WHAT IS NEEDED >>
Every line containing "round" should be identified and copied from the data below.

Extracted records
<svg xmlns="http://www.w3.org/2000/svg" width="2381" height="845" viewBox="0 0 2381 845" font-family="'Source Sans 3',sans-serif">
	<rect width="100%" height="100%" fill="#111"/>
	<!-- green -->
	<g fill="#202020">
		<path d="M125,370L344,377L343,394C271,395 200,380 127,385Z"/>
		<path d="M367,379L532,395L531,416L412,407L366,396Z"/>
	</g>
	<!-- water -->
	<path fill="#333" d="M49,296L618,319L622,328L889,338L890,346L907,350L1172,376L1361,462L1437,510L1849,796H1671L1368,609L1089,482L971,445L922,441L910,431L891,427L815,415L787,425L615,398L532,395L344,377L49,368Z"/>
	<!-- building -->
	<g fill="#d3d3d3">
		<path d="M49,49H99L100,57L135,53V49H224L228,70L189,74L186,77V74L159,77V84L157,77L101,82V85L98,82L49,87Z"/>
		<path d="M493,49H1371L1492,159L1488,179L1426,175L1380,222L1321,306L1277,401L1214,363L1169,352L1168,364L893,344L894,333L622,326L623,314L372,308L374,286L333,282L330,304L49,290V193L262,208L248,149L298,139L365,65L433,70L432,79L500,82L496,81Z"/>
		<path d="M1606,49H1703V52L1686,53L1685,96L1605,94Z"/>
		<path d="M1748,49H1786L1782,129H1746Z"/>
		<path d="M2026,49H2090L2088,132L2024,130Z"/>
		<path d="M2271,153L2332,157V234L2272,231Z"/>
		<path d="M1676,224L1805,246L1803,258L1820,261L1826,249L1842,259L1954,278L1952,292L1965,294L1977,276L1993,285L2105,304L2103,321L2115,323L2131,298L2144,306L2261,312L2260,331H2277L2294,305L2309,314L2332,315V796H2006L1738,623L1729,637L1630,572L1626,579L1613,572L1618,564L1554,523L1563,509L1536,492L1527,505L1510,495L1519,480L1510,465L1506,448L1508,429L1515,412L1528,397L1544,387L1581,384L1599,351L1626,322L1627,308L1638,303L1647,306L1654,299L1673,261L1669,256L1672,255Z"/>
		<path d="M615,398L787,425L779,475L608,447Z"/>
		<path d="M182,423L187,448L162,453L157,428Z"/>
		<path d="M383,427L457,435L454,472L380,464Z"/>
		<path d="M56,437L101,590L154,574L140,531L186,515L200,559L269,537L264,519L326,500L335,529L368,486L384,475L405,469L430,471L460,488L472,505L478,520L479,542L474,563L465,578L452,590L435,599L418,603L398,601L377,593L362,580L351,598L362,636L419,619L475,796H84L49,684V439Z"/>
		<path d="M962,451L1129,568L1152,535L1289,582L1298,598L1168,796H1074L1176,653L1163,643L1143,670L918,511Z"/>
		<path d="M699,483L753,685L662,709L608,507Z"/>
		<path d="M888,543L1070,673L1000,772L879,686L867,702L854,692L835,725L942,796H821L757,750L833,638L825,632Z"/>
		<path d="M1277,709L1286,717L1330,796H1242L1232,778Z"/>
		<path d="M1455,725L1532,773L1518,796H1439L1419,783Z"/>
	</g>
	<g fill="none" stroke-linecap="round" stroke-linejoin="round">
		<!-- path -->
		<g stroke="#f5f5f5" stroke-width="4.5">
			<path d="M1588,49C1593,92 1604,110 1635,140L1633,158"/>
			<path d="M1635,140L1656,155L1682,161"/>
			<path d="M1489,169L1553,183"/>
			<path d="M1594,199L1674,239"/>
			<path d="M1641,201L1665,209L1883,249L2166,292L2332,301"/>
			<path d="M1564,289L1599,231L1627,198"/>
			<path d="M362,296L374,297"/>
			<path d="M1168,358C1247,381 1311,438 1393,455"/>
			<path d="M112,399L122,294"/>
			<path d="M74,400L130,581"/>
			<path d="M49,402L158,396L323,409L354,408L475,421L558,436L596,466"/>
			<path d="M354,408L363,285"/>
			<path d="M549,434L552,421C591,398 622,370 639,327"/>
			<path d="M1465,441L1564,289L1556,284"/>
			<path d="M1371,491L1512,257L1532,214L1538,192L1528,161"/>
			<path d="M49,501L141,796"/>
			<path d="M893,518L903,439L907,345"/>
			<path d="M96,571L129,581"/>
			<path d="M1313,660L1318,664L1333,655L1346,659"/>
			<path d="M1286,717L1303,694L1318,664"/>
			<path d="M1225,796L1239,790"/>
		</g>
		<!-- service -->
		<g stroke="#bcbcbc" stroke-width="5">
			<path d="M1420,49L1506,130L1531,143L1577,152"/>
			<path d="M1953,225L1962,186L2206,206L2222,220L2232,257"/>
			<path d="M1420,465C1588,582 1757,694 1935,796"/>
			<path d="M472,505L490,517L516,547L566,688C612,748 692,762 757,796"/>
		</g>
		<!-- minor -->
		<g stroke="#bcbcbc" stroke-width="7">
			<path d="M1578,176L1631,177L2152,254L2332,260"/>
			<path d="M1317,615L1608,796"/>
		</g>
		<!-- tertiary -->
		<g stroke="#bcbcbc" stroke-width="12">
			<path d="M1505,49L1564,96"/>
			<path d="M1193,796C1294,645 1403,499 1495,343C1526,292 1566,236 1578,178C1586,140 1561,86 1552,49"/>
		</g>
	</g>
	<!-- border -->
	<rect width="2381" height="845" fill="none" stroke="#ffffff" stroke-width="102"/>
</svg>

==

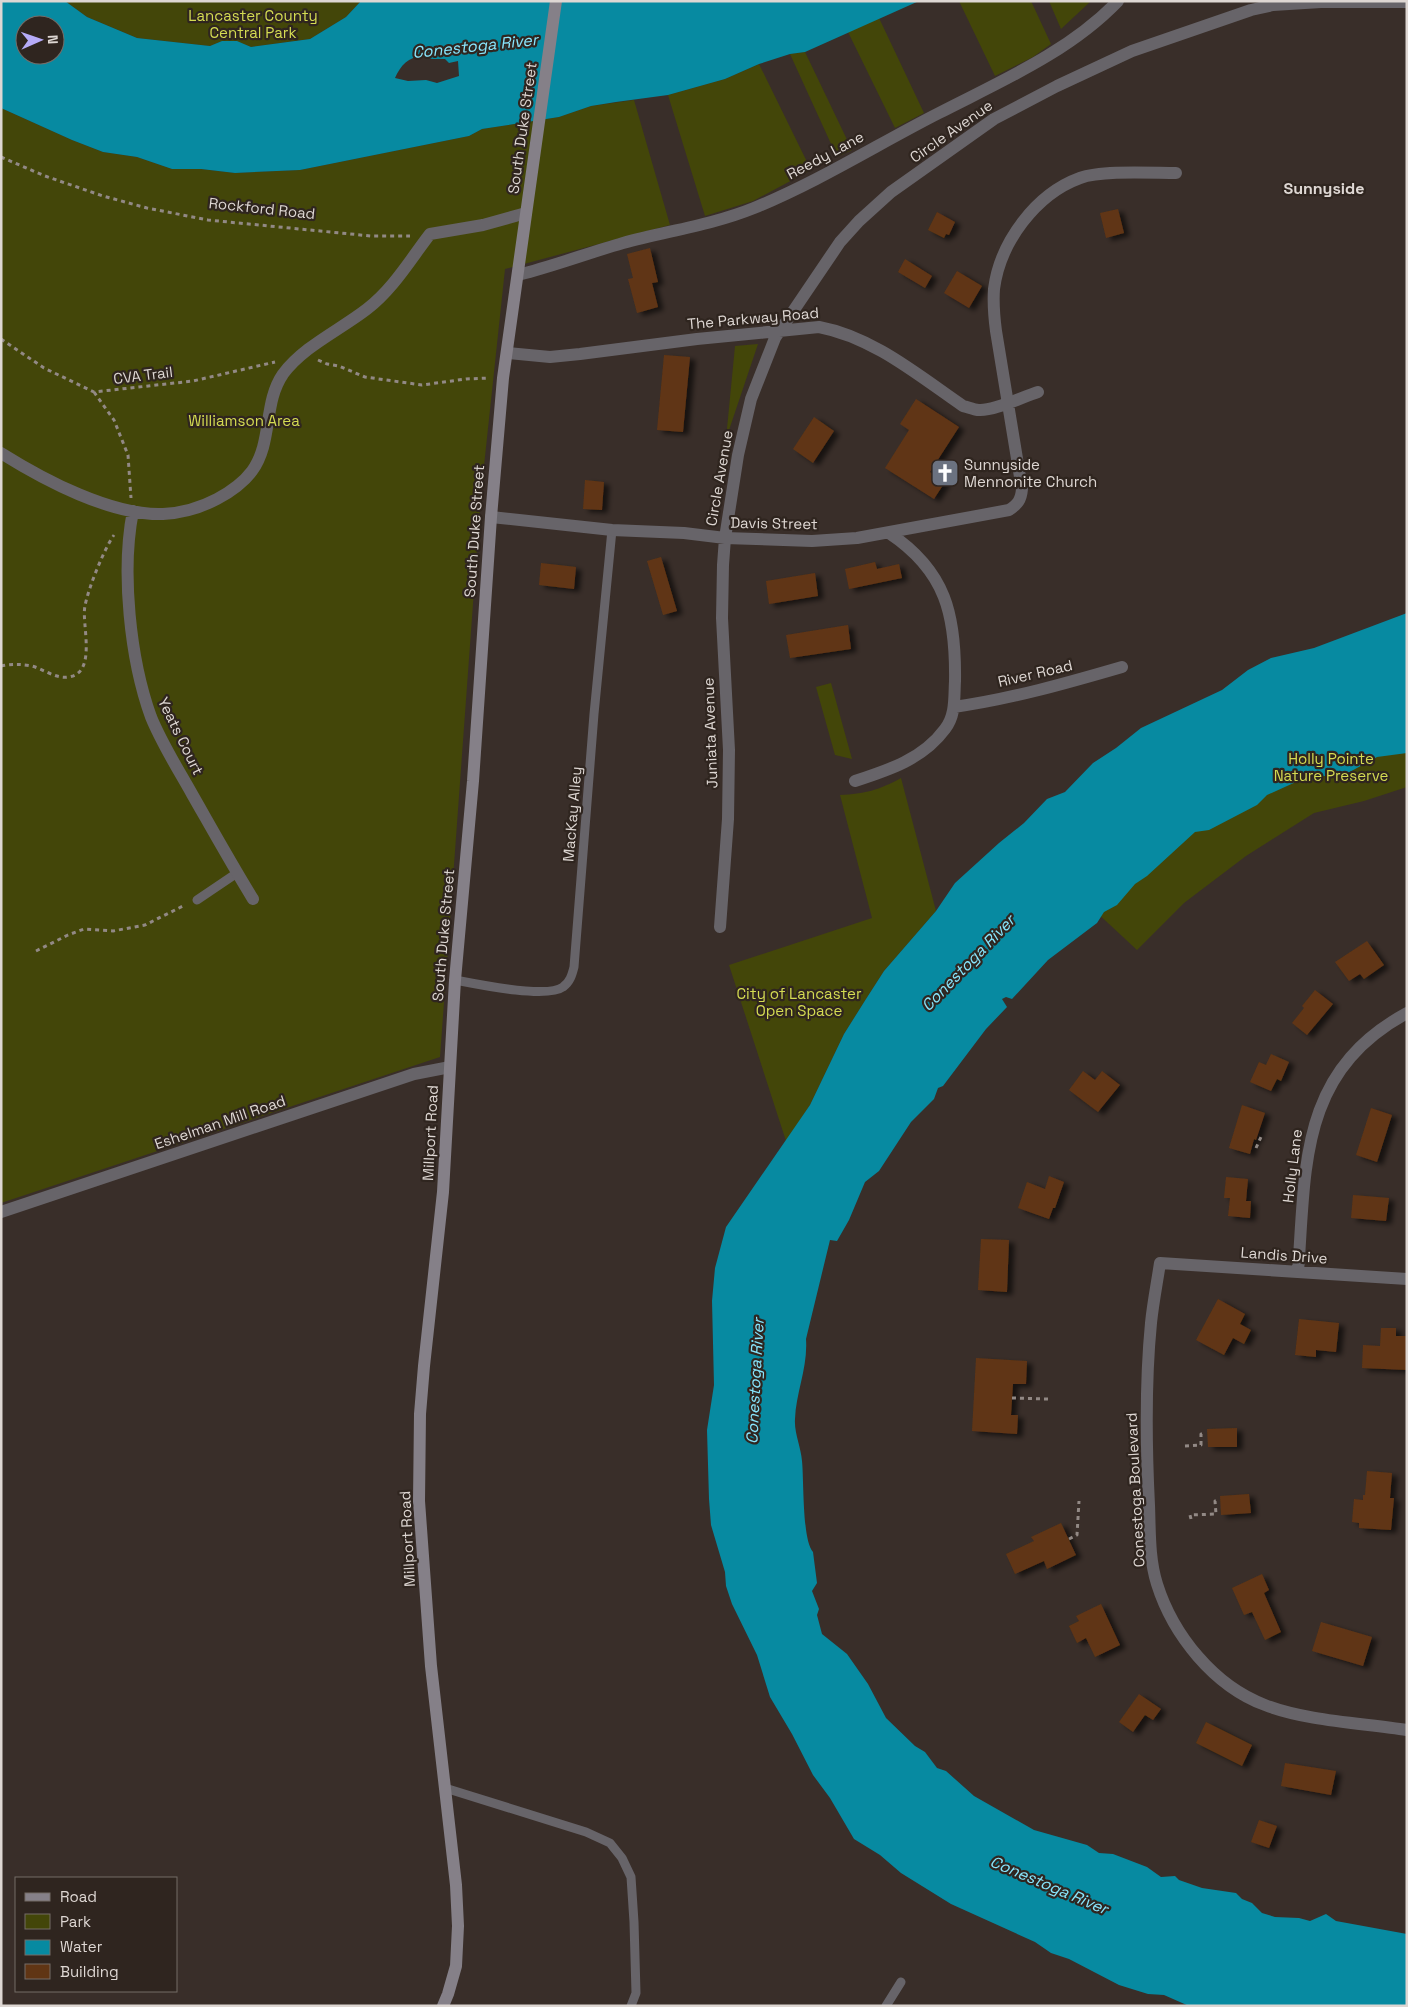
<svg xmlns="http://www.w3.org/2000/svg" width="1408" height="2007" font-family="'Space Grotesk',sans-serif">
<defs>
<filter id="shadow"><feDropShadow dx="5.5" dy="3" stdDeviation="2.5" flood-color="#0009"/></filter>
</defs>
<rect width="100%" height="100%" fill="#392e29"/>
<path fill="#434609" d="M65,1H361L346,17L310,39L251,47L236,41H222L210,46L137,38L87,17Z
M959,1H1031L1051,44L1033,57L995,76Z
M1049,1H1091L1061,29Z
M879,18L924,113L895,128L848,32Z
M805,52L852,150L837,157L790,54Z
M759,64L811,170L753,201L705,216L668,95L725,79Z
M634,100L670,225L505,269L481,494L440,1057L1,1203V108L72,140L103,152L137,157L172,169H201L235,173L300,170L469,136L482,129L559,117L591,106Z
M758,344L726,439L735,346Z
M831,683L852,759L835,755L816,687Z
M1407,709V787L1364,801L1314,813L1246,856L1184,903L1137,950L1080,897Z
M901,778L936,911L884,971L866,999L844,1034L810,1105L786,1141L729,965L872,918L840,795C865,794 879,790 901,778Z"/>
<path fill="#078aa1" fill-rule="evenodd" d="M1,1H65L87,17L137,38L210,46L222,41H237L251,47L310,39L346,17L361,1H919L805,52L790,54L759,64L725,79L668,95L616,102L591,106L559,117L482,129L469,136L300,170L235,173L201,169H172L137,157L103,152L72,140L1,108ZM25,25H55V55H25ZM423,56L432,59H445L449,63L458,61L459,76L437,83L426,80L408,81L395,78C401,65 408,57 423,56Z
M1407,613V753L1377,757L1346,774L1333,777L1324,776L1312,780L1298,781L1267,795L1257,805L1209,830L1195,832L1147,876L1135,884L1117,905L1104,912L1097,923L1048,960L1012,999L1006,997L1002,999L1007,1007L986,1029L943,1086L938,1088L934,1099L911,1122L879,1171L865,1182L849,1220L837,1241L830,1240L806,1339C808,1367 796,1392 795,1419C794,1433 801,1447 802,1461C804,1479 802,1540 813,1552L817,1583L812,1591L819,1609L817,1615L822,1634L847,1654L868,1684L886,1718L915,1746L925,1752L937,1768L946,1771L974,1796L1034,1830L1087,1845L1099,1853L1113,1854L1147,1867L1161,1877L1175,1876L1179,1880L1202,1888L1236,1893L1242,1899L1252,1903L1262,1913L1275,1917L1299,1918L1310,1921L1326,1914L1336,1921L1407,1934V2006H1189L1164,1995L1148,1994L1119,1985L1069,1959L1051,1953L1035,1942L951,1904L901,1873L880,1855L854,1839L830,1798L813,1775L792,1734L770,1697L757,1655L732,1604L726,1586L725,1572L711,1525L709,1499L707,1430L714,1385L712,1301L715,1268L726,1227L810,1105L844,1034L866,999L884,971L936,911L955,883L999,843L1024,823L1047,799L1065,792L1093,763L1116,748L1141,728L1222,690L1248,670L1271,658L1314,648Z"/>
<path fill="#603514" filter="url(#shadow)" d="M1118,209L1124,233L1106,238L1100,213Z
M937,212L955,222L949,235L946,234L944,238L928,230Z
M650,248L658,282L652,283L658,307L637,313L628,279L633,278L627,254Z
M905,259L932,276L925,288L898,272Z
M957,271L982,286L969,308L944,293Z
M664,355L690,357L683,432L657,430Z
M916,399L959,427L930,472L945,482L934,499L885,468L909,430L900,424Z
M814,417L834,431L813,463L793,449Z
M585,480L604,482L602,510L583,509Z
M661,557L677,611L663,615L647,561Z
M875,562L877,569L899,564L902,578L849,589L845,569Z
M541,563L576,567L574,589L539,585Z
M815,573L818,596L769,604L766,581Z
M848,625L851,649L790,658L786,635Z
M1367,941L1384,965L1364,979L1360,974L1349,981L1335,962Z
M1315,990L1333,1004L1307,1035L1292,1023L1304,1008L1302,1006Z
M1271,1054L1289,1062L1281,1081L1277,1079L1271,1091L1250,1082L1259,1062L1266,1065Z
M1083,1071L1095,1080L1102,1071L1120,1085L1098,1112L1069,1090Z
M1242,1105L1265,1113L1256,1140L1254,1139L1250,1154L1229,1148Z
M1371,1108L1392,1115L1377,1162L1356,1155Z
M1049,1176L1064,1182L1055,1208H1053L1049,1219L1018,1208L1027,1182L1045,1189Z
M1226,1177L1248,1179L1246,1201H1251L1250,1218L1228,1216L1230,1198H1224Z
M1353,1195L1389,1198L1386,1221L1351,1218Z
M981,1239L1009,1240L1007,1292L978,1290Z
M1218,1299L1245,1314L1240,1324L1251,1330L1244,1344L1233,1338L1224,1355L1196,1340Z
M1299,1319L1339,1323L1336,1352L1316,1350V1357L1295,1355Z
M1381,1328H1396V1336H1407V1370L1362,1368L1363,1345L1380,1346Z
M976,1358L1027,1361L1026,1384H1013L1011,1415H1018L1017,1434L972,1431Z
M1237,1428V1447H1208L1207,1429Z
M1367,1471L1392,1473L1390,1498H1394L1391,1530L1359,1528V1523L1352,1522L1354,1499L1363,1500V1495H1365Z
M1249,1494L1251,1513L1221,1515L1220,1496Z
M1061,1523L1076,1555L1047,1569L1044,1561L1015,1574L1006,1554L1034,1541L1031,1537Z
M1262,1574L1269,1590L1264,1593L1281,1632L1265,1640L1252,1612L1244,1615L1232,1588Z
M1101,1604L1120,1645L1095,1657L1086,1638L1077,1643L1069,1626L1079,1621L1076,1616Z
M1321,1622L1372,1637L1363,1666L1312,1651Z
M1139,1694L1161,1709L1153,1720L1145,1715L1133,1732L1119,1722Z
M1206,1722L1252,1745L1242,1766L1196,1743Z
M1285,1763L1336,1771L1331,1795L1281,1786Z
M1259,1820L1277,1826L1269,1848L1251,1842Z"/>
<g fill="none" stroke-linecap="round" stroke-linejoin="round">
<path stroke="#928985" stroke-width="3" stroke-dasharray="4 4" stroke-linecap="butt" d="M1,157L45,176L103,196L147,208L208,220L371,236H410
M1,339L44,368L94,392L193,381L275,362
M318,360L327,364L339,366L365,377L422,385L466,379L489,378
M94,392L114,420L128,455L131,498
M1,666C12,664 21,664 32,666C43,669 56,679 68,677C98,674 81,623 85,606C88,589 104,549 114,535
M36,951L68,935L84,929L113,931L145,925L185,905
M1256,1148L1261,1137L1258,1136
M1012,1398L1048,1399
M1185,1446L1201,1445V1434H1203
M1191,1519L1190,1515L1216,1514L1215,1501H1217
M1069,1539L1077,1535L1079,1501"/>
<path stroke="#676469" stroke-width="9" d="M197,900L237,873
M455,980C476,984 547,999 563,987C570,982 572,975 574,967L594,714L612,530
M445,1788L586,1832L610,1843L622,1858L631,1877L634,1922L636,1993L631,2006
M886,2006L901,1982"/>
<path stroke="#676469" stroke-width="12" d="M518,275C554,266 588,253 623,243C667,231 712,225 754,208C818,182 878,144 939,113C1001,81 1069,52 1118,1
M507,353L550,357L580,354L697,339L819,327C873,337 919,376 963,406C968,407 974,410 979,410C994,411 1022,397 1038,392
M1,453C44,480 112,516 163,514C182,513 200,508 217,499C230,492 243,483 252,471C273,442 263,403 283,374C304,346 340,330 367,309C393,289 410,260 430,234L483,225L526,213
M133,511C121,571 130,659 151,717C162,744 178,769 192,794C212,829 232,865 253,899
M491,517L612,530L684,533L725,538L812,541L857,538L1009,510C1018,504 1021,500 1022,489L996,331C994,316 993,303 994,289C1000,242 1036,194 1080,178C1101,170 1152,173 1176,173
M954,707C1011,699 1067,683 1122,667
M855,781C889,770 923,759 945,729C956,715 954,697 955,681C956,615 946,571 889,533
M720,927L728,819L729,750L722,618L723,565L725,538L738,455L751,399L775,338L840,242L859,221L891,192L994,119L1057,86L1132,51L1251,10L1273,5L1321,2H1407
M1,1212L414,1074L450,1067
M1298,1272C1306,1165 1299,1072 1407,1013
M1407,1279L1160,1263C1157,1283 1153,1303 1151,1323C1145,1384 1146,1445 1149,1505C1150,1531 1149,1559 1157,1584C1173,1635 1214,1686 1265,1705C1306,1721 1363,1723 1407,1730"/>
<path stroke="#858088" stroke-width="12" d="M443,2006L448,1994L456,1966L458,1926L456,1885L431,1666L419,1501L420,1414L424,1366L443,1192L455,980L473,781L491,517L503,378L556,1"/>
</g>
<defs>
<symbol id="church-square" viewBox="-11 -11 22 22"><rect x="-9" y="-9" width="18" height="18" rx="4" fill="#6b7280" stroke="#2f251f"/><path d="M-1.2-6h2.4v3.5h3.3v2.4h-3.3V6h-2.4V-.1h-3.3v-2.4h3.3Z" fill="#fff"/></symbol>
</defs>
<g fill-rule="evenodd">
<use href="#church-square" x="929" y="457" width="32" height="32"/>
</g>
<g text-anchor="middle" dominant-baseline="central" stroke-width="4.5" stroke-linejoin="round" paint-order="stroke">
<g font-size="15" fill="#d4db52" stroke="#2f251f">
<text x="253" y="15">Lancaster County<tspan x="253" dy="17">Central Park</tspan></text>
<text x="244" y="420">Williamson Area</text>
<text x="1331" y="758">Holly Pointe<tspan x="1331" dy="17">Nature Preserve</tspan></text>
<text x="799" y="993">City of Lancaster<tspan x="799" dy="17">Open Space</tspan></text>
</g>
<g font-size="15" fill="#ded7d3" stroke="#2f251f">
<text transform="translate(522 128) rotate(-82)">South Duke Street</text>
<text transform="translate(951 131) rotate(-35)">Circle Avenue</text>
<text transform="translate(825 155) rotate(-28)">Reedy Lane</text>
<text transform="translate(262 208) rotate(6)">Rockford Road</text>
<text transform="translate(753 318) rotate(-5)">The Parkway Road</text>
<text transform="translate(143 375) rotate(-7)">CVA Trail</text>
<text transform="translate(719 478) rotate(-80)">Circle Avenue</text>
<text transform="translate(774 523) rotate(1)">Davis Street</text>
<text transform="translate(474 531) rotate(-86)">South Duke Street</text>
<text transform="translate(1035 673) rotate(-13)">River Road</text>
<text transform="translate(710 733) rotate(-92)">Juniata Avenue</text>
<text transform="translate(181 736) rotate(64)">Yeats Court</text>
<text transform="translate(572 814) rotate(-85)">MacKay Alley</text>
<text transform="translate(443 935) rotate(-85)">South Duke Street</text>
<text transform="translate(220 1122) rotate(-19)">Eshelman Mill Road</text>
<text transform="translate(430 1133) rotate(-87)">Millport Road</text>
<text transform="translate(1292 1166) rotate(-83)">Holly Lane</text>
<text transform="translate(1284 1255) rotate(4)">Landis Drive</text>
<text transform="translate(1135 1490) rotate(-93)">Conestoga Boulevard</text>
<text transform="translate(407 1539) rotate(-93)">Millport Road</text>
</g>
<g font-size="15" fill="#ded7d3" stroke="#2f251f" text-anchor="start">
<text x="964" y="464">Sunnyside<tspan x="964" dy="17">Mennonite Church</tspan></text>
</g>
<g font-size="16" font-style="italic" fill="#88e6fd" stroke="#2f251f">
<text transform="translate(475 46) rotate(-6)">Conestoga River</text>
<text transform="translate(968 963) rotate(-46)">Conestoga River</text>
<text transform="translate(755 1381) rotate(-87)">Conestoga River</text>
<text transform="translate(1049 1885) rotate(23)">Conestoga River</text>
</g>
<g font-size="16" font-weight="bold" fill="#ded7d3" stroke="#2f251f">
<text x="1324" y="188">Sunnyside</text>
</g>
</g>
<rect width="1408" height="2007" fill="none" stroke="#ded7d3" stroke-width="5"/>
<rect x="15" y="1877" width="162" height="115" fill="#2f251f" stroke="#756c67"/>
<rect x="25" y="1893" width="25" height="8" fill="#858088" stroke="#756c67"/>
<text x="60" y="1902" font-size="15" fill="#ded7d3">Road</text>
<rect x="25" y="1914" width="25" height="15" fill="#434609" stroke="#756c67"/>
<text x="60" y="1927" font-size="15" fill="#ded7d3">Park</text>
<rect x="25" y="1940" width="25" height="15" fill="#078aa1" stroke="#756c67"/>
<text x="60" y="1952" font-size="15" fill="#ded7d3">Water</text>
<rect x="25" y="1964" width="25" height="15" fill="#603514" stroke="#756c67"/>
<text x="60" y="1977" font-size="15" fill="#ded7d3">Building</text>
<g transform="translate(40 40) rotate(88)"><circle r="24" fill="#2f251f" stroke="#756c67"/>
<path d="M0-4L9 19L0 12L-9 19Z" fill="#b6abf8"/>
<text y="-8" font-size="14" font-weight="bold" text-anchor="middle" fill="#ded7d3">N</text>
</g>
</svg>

TASK ANSWER >>
	<g fill="none" stroke-linecap="round" stroke-linejoin="round">
<g fill="none" stroke-linecap="round" stroke-linejoin="round">
<g text-anchor="middle" dominant-baseline="central" stroke-width="4.5" stroke-linejoin="round" paint-order="stroke">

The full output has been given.